"Robert Rankin - The Hollow Chocolate Bunnies of the Apocalypse" - читать интересную книгу автора (Rankin Robert)

'It's only fair,' said the lad. 'Youdid warn me, and I failed to heed your warning.'

The farmer leaned over and extended his hand. 'Up you come, then,' said he.

The lad took the farmer's hand and scrambled from the hole.

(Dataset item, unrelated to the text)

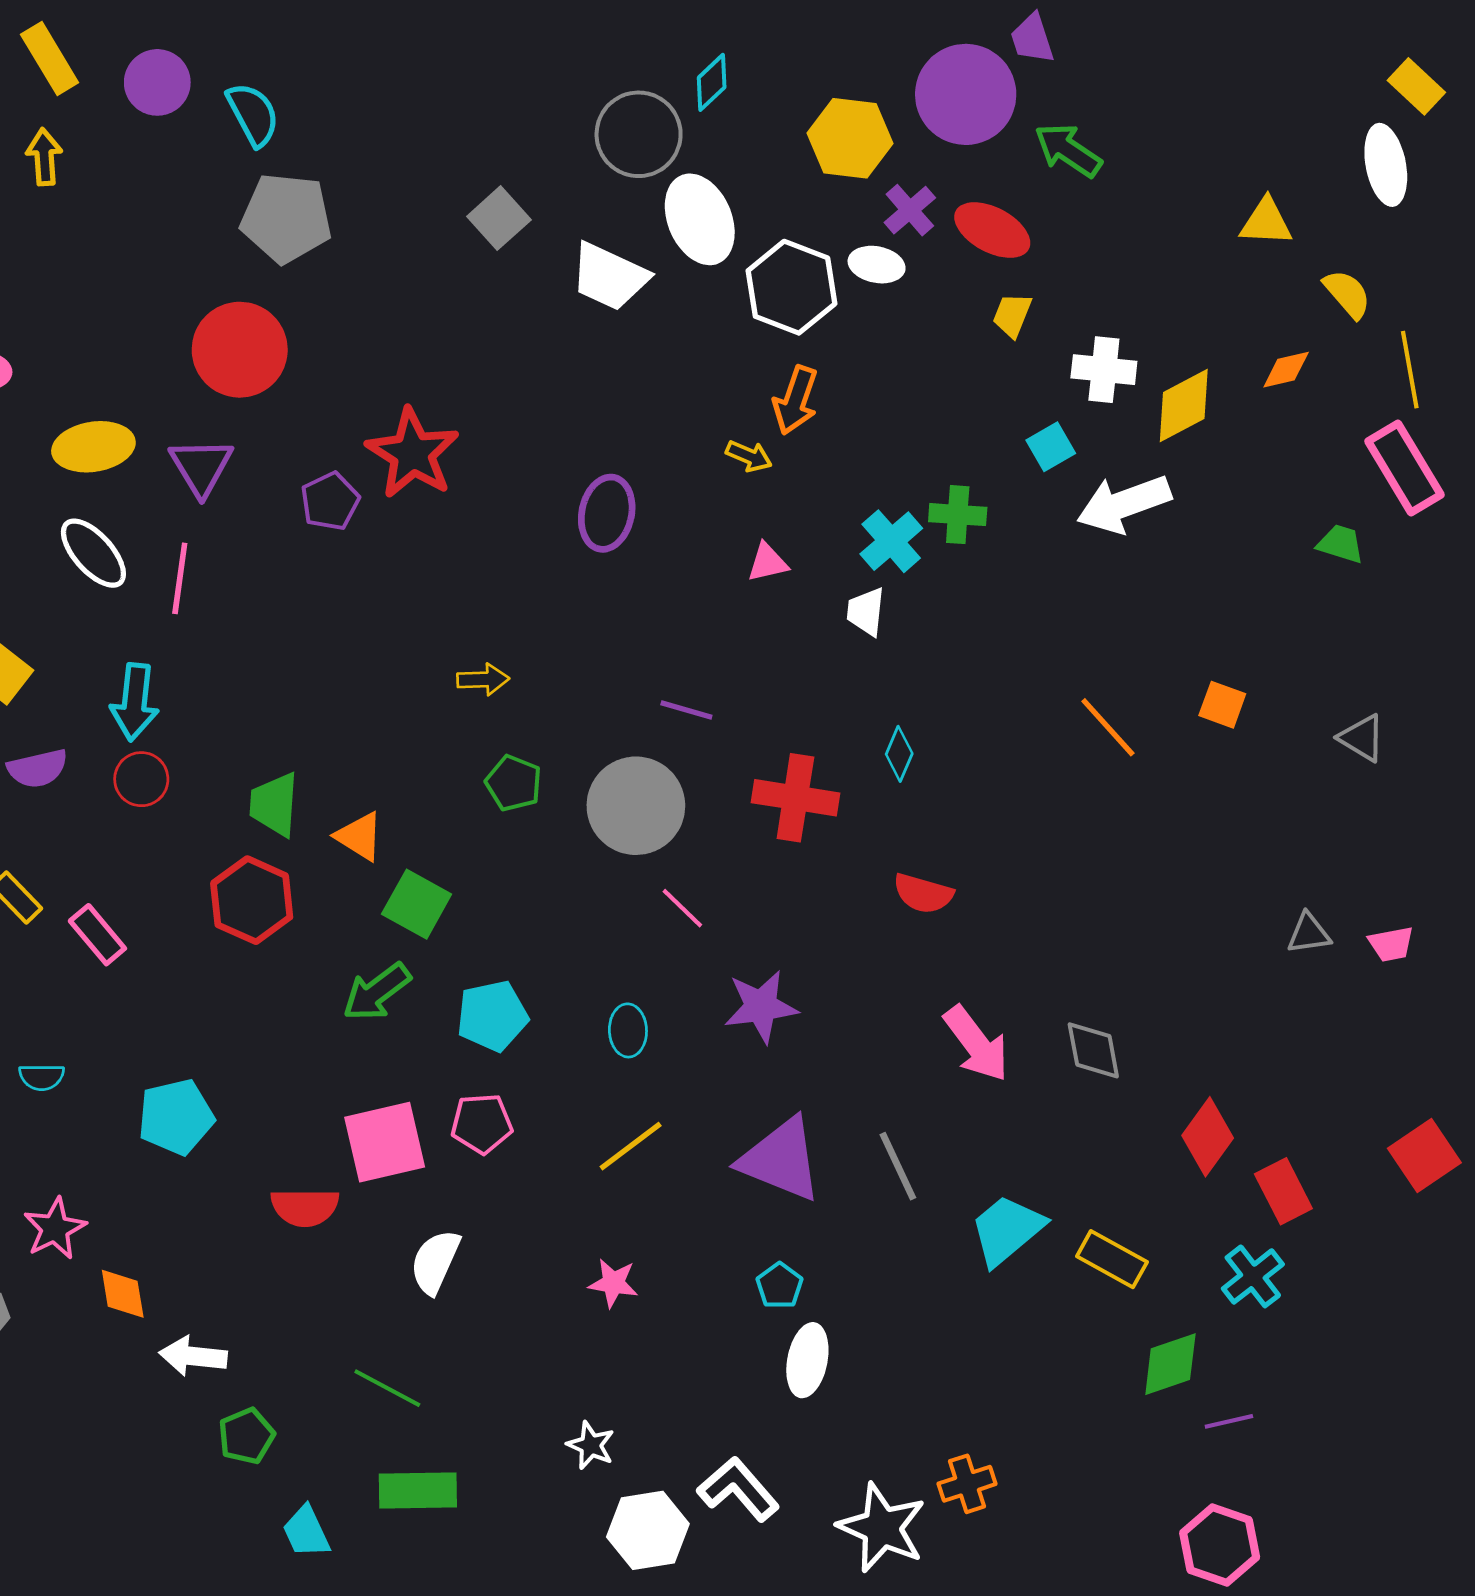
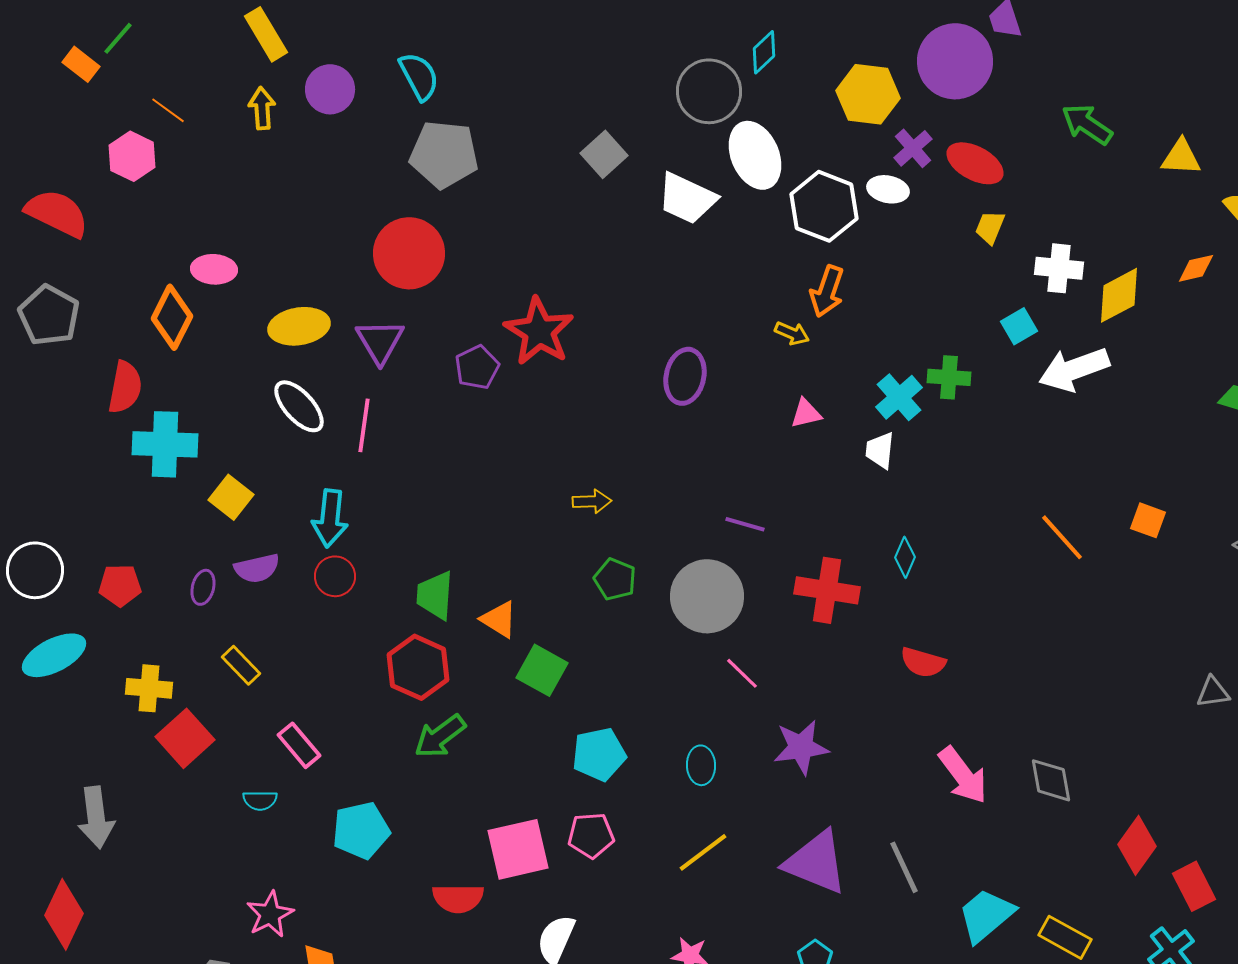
purple circle: (157, 82) -> (330, 89), moved
green arrow: (1068, 150) -> (1087, 124), moved
pink rectangle: (97, 935) -> (299, 745), moved
green arrow: (377, 992) -> (440, 736), moved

'There now,' said the farmer. 'Onto the cart if you please, and let's get this braining business out of the
way.'

The lad glanced over at the farmer's cart. And then he smiled back towards the farmer. 'I think not,' he
said. 'Your purse, if you will.'

'Excuse me?' said the farmer. 'My purse?'

'I will have your purse. Kindly hand it over.'

'I fail to understand you,' said the farmer.

'I demand compensation,' said the lad, dusting himself down. 'For injuries incurred through falling into
your hole. I am severely bruised and more than a little shaken. I'll take whatever money you have upon
your person and we'll speak no more of this regrettable incident.'

'Climb onto the cart,' said the farmer. 'I will brain you immediately. Think not of fleeing; I am an accurate
hurler of rocks.'

'Be that as it may,' said the lad, 'I will have your purse and then be off to the city.'

'This is ludicrous. Idiot boy.' The farmer raised his rock.

The lad produced a pistol from his sleeve.

'What is this?' the farmer asked.

'A weapon,' said the lad. 'A clockwork weapon. I built it myself for use in such eventualities as this. Its
spring projects a sharpened metal missile at an alarming speed. Far faster than one might hurl a rock.'

'Bluff and bluster,' growled the farmer, swinging back his rockholding hand, preparatory to a hurl.

The lad raised his clockwork pistol and shot off the farmer's left ear. Which came as a shock to them
both, though possibly more to the farmer.

'Waaaaaaaaah!' shrieked the man, dropping his unhurled rock onto his foot, which added broken toes to
his •woeful account.

'Your purse,' said the lad, waving his gun in a now most shaky hand.

'Waaaaaaaah! I am wounded!' The farmer took to hopping and clutching at his maimed head.